Just as there are indications the body has died, there are symptoms of spiritual death as well
“Is he alive or is he dead?”
That’s an important question, isn’t it? How to ascertain whether someone is alive or dead? There are well-established signs. You might check for breathing, check for a pulse, listen for a heartbeat. So far, we’re talking about physical life or death. What about spiritual life or death? More specifically:
If you were spiritually dead, how would you know?
We might consider four signs that one is spiritually dead. They are usually found together and not in isolation.
There is no effort. What do I mean by this? There is an apathetic resignation to the status quo, and no aspiration for a better future. In other words: “My faults are permanent; that’s just the way I am. Virtues are impossible for me; I’m just not that kind of person.” Absence of effort bears a family resemblance to the deadly sin of sloth (acedia), doesn’t it?
No compassion. What do I mean by this? A stone cold heart in the presence of sin and suffering. In the presence of sin, there is no indignation for the rights and dignity of God; there is no grief over the loss of a human soul. In the presence of suffering, there is no empathy for those afflicted, much less is there action on behalf of those who suffer. There is simply a lack of movement of body, mind and heart.
Consider Saint Augustine’s haunting observation about: “Hope has two beautiful daughters: their names are anger and courage. Anger that things are the way they are. Courage to make them the way they ought to be.” We can conclude that absence of compassion indicates an absence of hope.
No learning. What do I mean by this? A refusal to be taught about God’s holiness and about our sin. When we are in love, we frequently ask the beloved, “Tell me more.” What sane person would not say, “Tell me more!” when Jesus says, “I am the way, the truth and the life”? (John 14:6) No learning indicates a lack of humility, that is, an un-readiness to hear the truth about God and the truth about ourselves.
No repentance. Nearly every parish priest will confirm what nearly all of us have seen: Lines to receive Holy Communion are far, far greater than lines to go to Confession. What might a reasonable person infer from that? Surely not that sin has been defeated in our lifetime! No repentance refers to anyone who sins without hesitation, without regret, and without shame. A culture that values self-esteem more than it does contrition is most unlikely to produce many great saints. Like a soul, a culture without repentance has no good fruit or future.
Having written these words, I know that there is the temptation to think about how these four signs of spiritual death might apply to others. We might be tempted to make a list of which signs apply to whichever of our acquaintances we can think of.

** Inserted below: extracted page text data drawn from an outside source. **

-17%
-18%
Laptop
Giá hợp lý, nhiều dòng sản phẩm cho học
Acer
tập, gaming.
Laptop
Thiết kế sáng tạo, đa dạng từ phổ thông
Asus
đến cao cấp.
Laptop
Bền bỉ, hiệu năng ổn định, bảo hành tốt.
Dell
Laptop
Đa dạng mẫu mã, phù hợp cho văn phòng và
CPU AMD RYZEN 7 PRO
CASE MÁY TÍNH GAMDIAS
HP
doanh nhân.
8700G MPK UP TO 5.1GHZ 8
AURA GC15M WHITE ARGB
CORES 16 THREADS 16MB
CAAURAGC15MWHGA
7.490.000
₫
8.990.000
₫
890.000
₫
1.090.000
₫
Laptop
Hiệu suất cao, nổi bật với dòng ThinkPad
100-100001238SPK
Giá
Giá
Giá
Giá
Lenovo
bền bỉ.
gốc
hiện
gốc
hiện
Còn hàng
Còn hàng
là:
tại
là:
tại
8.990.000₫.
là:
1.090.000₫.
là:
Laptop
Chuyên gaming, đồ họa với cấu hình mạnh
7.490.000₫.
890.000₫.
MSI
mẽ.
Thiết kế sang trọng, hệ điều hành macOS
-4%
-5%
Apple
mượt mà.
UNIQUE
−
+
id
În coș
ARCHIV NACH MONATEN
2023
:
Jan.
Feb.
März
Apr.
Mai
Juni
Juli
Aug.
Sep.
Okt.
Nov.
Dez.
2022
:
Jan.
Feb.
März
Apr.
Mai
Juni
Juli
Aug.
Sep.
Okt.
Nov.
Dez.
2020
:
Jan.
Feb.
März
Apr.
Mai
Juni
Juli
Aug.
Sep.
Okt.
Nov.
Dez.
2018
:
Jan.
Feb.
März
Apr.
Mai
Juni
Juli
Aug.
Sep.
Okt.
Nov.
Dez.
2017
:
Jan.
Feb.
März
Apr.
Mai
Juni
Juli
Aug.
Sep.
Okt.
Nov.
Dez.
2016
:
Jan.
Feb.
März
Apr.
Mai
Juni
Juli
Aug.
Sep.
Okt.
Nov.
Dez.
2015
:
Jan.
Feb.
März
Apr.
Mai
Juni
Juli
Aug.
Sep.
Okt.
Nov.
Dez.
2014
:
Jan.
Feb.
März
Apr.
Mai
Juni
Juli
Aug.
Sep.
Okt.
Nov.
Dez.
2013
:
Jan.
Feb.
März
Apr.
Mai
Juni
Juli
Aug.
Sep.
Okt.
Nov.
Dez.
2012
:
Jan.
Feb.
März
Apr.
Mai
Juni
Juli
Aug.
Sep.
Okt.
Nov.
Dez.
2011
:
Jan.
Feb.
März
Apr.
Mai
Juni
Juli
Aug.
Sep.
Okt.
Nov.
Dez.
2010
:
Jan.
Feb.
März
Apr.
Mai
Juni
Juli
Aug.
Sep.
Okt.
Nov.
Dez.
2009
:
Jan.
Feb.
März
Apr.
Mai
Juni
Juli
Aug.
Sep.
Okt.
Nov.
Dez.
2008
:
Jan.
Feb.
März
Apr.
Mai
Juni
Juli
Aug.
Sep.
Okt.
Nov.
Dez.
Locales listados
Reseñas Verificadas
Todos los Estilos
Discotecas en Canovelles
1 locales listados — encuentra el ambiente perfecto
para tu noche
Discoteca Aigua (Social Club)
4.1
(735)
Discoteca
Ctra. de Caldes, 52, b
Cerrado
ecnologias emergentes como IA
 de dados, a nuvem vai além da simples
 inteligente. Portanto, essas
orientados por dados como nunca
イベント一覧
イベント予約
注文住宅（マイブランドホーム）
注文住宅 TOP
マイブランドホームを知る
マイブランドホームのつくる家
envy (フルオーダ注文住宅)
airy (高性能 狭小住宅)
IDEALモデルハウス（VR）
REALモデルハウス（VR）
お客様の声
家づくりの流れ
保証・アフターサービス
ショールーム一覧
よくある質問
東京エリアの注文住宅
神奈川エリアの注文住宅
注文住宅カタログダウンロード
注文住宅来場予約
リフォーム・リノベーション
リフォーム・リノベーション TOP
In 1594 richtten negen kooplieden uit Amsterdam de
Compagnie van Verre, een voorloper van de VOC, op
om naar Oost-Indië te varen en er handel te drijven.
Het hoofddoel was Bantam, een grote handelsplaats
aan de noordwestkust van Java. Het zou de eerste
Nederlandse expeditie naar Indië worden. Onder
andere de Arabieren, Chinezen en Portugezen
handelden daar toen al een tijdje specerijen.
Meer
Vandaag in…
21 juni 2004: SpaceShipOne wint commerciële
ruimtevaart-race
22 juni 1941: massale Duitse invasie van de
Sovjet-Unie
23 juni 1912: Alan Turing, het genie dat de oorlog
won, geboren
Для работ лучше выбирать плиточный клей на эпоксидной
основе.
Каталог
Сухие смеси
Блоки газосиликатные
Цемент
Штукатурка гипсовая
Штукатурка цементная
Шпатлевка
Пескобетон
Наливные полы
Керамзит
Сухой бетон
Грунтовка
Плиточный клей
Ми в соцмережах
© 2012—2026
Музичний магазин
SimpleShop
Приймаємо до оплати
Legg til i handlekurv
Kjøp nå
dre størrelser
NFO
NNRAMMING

Let’s resist that temptation! Instead, let’s look at that list again, and echo the anguished question of the Apostles at the Last Supper: “Is it I, Lord?” (Matthew 26:22)
If these apply to you, it’s time to examine your conscience, plan a reform of life, and then get to confession as soon as possible—before Easter would be ideal. (Helpful hint: Unless you were immaculately conceived, then you are fallen, and one or more of these apply to you—and me—at one time or another!)
Let’s ask Our Lord in prayer to reveal to us where these weeds have taken root in the garden of our souls. Let’s ask for divine aid in uprooting these weeds and replacing them with the contrary virtues. Let’s share with a trusted confidant (a spiritual director, a spouse, or some other spiritually mature person) our plans confirmed in prayer to amend our lives. Let’s share with them identifiable and measurable goals, so that, in charity, they can hold us accountable for the reform we all must undertake.
Consider this: If we refuse to admit that spiritual death has already bitten into us, if we stubbornly refuse to admit that we need to confess, repent and reform, then we will be turning our backs on the graces of Lent and the blessings of Easter. We would be akin to Lazarus refusing to come out of the tomb, because it is just too much work to do so. God preserve us from such scandal!
When I write next, I will conclude our series of Lenten reflections, with an eye towards preparing for Easter. Until then, let’s keep each other in prayer.